Finalmente, no terceiro dia de busca, «encontraram-n’O no Templo sentado no meio dos doutores, ouvindo-os e interrogando-os» (Lc 2, 46). Ficaram surpreendidos ao vê-l’O ali sentado, causando a admiração de todos. Mas, para além do assombro, estava a imensa alegria do reencontro. Também Jesus sentiria essa mesma sensação de alívio, ao mesmo tempo que agradeceria interiormente a seu Pai, pois de algum modo cessava o sofrimento da prova para José e Maria.

É fácil imaginar a emoção desse instante, como talvez nós próprios tenhamos vivido cenas de reencontro familiar. A Sagrada Família unir-se-ia num forte abraço e, provavelmente, haveria mais que uma lágrima. Contudo, o evangelista avança rapidamente para o diálogo entre Maria e o Menino:

– «Filho, porque procedeste assim connosco? Teu pai e eu andávamos à tua procura cheios de aflição».

A resposta de Jesus – as suas primeiras palavras que a Escritura recolhe – é intrigante:

– «Por que me procuráveis? Não sabíeis que devo ocupar-Me nas coisas de meu Pai?» (Lc 2, 49).

Entendemos bem que Jesus se dedicasse aos assuntos de seu Pai. Maria e José estavam em condições de compreender isso e, obviamente, de O secundar. O que talvez não se entenda tão bem é porque o fez deste modo. Porquê ficar sem dizer nada? Não se poderia ter obtido o mesmo resultado sem causar a dor da perda? Não poderia tê-los avisado de algum modo? A falta de resposta a estas questões mostra-nos que os planos divinos respondem a uma lógica mais ampla do que a dos homens. Acolher com fé este modo de atuar do Senhor significa entrar na experiência que viveram os santos, que são aqueles que permaneceram mais perto de Deus, que se associaram mais intimamente à Sua vontade. «Reparai: se Deus quis, por um lado, exaltar a sua Mãe, por outro, durante a sua vida terrena, não foi poupada a Maria a experiência da dor, nem o cansaço do trabalho, nem o claro-escuro da fé. (...) Compreendemos um pouco mais a lógica de Deus; compreendemos que o valor sobrenatural da nossa vida não depende de que se tornem realidade os grandes feitos que por vezes forjamos com a imaginação, mas da aceitação fiel da vontade divina, da disposição generosa nos pequenos sacrifícios diários»[6].

S. Lucas esclarece que «eles não compreenderam o que lhes disse» (Lc 2, 50).
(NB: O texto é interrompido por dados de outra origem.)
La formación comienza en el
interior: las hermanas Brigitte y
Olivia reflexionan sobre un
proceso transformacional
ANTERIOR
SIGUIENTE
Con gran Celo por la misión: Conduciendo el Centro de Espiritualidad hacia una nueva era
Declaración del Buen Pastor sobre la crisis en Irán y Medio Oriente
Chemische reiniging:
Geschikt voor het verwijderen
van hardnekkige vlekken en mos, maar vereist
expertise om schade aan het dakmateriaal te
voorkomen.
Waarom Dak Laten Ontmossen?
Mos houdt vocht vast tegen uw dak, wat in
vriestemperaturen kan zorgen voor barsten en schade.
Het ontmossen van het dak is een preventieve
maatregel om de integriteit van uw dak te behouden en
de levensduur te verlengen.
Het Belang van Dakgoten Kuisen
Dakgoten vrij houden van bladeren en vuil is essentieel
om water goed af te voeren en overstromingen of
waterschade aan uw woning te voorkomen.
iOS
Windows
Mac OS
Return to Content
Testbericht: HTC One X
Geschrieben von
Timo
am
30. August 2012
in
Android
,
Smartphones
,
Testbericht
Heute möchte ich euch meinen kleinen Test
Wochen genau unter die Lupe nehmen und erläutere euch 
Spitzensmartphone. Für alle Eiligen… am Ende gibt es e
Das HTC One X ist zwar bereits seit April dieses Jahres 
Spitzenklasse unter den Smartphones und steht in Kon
Ao mesmo tempo, também diz que Maria ponderava estas coisas no seu coração (cf. Lc 2, 51), e é fácil imaginar que as continuaria a meditar ao longo da sua vida. Com Jesus a seu lado, Maria e José iriam compreendendo progressivamente muitos aspetos do alcance da missão e do modo de agir do seu Filho. Em qualquer caso, a cena que contemplámos dá-nos de algum modo um certo consolo para quando, em certos momentos, não conseguirmos vislumbrar totalmente o sentido dum acontecimento ou duma circunstância. O modo habitual de reagir de Nossa Senhora dá-nos a chave para podermos enfrentar estas situações quando elas surgem: «Conservava todas estas coisas no seu coração» (Lc 2, 51). E mais tarde esta atitude seria elogiada pelo seu Filho: «Estes são a minha mãe e os meus irmãos: quem faz a vontade de Deus, esse é meu irmão e minha irmã e minha mãe» (Mc 8, 34-35).


[1] cf. S. Josemaria, Santo Rosário, 5º mistério gozoso.

[2] Ibid.

[3] S. Josemaria, Meditação, 02/10/1956.

[4] Francisco, Homilia, 27/01/2015.

[5] Ibid.

[6] S. Josemaria, Cristo que Passa, n. 172.